Бунзен был не только большим учёным, но и прекрасным стеклодувом, он сам изготовлял необходимые для научной работы стеклянные приборы самой причудливой формы. Не раз он замечал, что при внесении стеклянной трубки в пламя цвет последнего резко менялся. Иногда в плохо отрегулированной горелке пламя проскакивало внутрь трубки и окрашивалось в красивый зеленый цвет. За два десятилетия до Бунзена один из пионеров фотографии английский учёный Талбот в пламя спиртовой горелки вводил соли разных металлов и наблюдал, как пламя окрашивается в разные цвета. Талбот натренировался отличать малиновую окраску, полученную введением в пламя солей лития, от малиновой же, вызванной солями стронция. Подобно Уолластону, Талбот не пошёл дальше в изучении этого явления, так как занимался фотопроцессом. Ведь это именно ему мы обязаны открытием закрепителя фотоизображения — гипосульфита.

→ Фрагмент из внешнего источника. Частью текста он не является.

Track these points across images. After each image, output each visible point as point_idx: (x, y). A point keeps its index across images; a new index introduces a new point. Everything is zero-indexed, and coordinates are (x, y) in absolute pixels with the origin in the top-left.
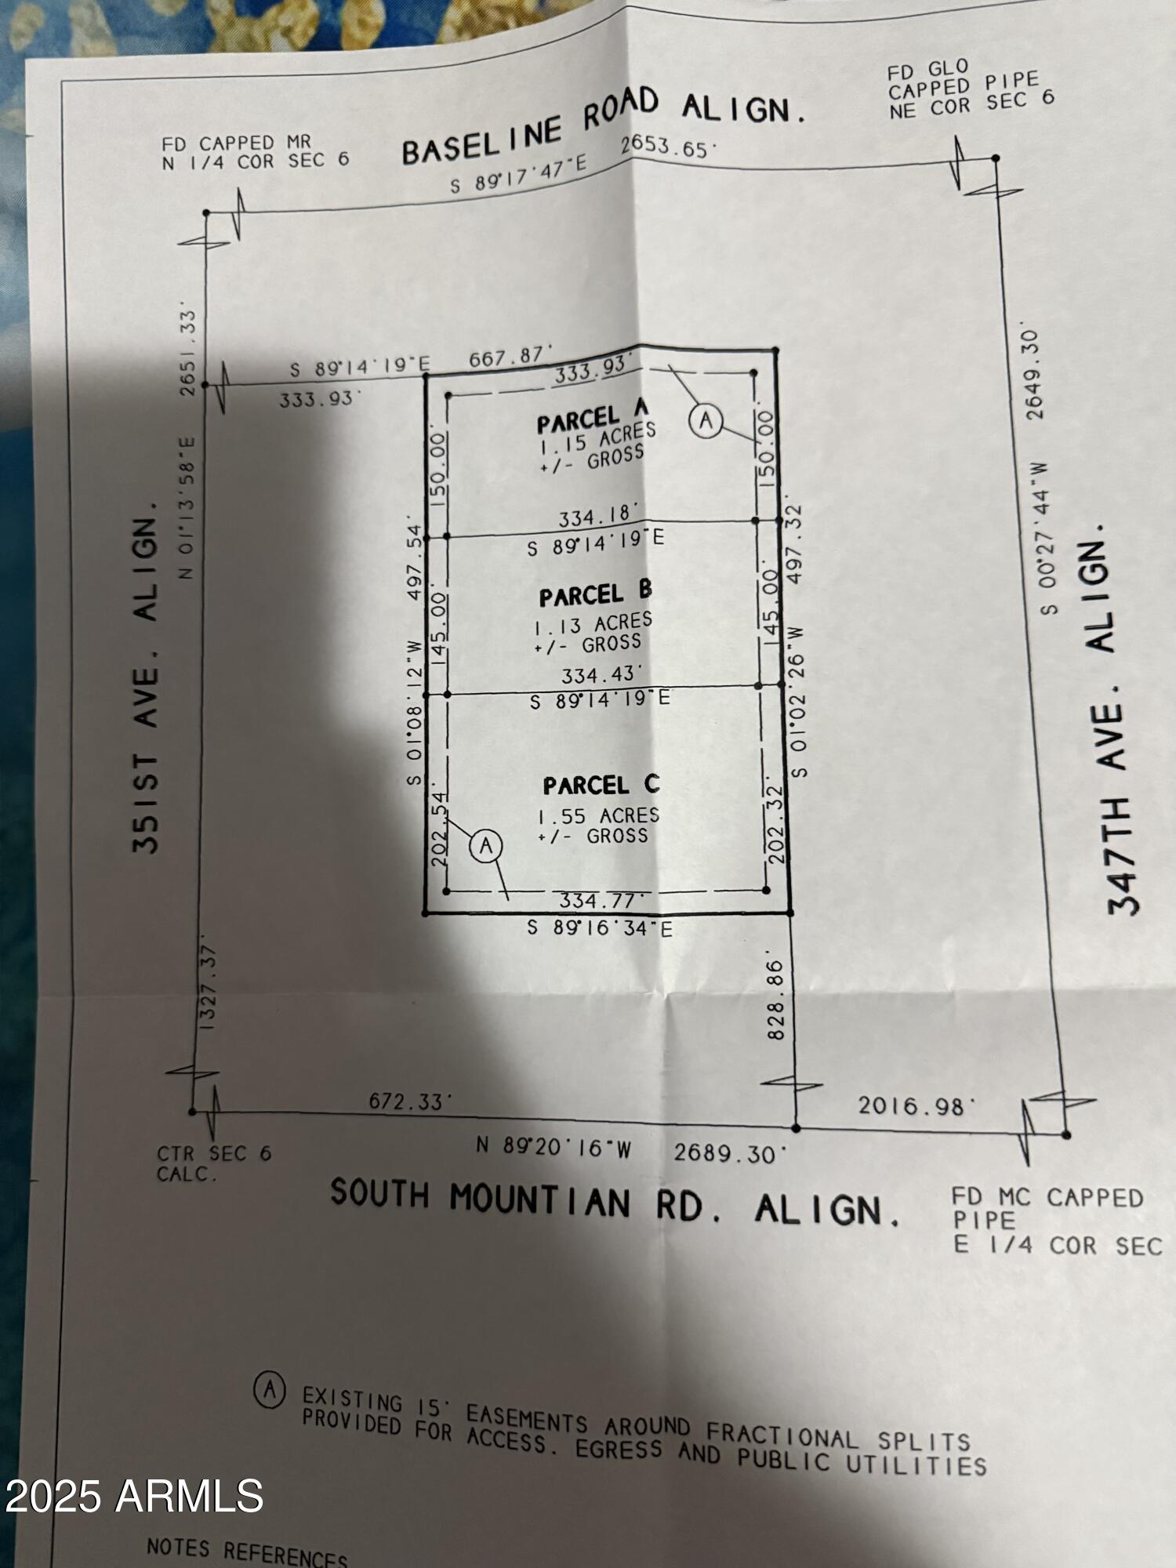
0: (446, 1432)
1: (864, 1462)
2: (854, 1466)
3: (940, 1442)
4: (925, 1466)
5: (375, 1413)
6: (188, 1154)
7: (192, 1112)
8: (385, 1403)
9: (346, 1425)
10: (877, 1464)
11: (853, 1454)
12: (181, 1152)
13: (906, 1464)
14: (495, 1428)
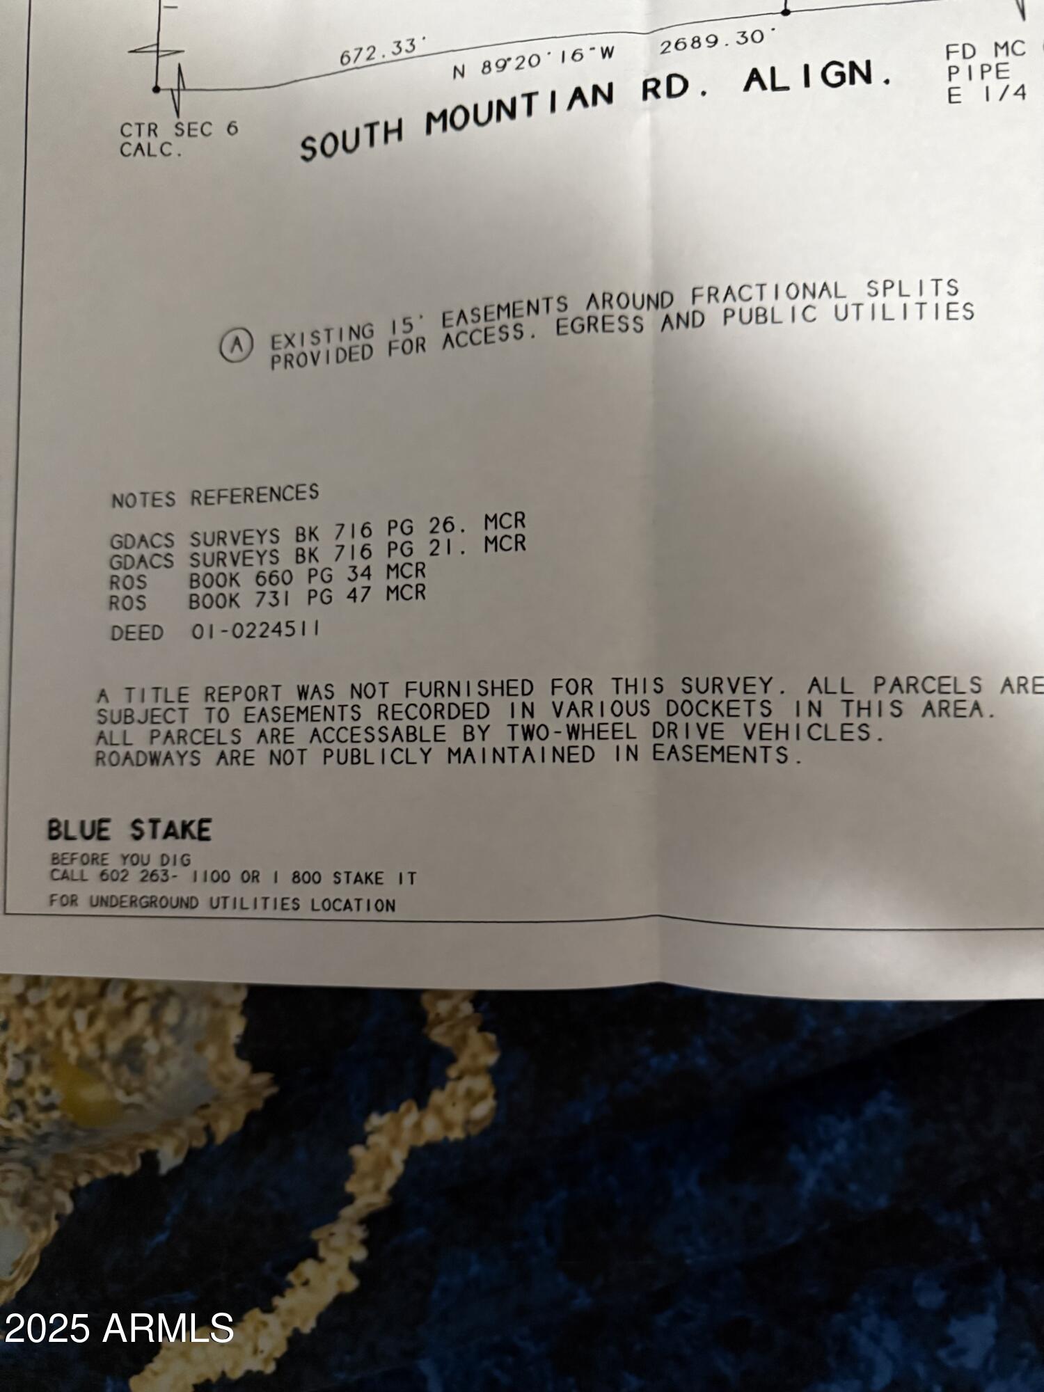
0: (420, 345)
1: (852, 310)
2: (841, 315)
3: (929, 287)
4: (913, 311)
5: (346, 344)
6: (153, 130)
7: (156, 89)
8: (355, 332)
9: (315, 362)
10: (865, 311)
11: (841, 304)
12: (145, 129)
13: (895, 309)
14: (470, 327)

Бунзен знал об опытах Талбота. Знал также, что некоторые химики пытались установить состав вещества по окраске пламени, но из этого ничего тогда не вышло. У Бунзена было некоторое преимущество перед предшественниками: его горелка давала практически бесцветное пламя. Поэтому ему не составляло труда установить, что соли натрия окрашивают пламя в желтый цвет, калия — в фиолетовый, стронция — в малиновый и т. д. Однако затруднение выявилось сразу из-за того, что некоторые элементы вызывали сходную окраску пламени, причём светофильтры не очень помогали. Ещё более сложно было узнать состав вещества, если в него входило несколько металлов. Всеми своими сомнениями по этому поводу Бунзен поделился со своим другом Кирхгофом. После некоторого размышления тот сказал, что на его месте он как физик поступил бы иначе: изучал бы не цвет пламени, а получаемый от него спектр. С этого и началась их совместная, можно сказать, лихорадочная работа.

Из сигарного ящика, обклеенного внутри чёрной бумагой, призм и двух старых подзорных труб Кирхгоф смастерил прибор, через который друзья стали изучать спектры пламени, окрашенного солями различных металлов. Натриевое пламя, например, давало две жёлтые линии на чёрном фоне на вполне определённом месте. Соли калия — одну линию фиолетовую и одну красную. Различить, что находится в пламени — литий или стронций уже не составляло труда: в первом случае появилась одна ярко-красная линия и менее заметная оранжевая, во втором же — ярко-голубая и несколько ярко-красных. Главное же было в том, что их местоположение не совпадало, спутать было невозможно.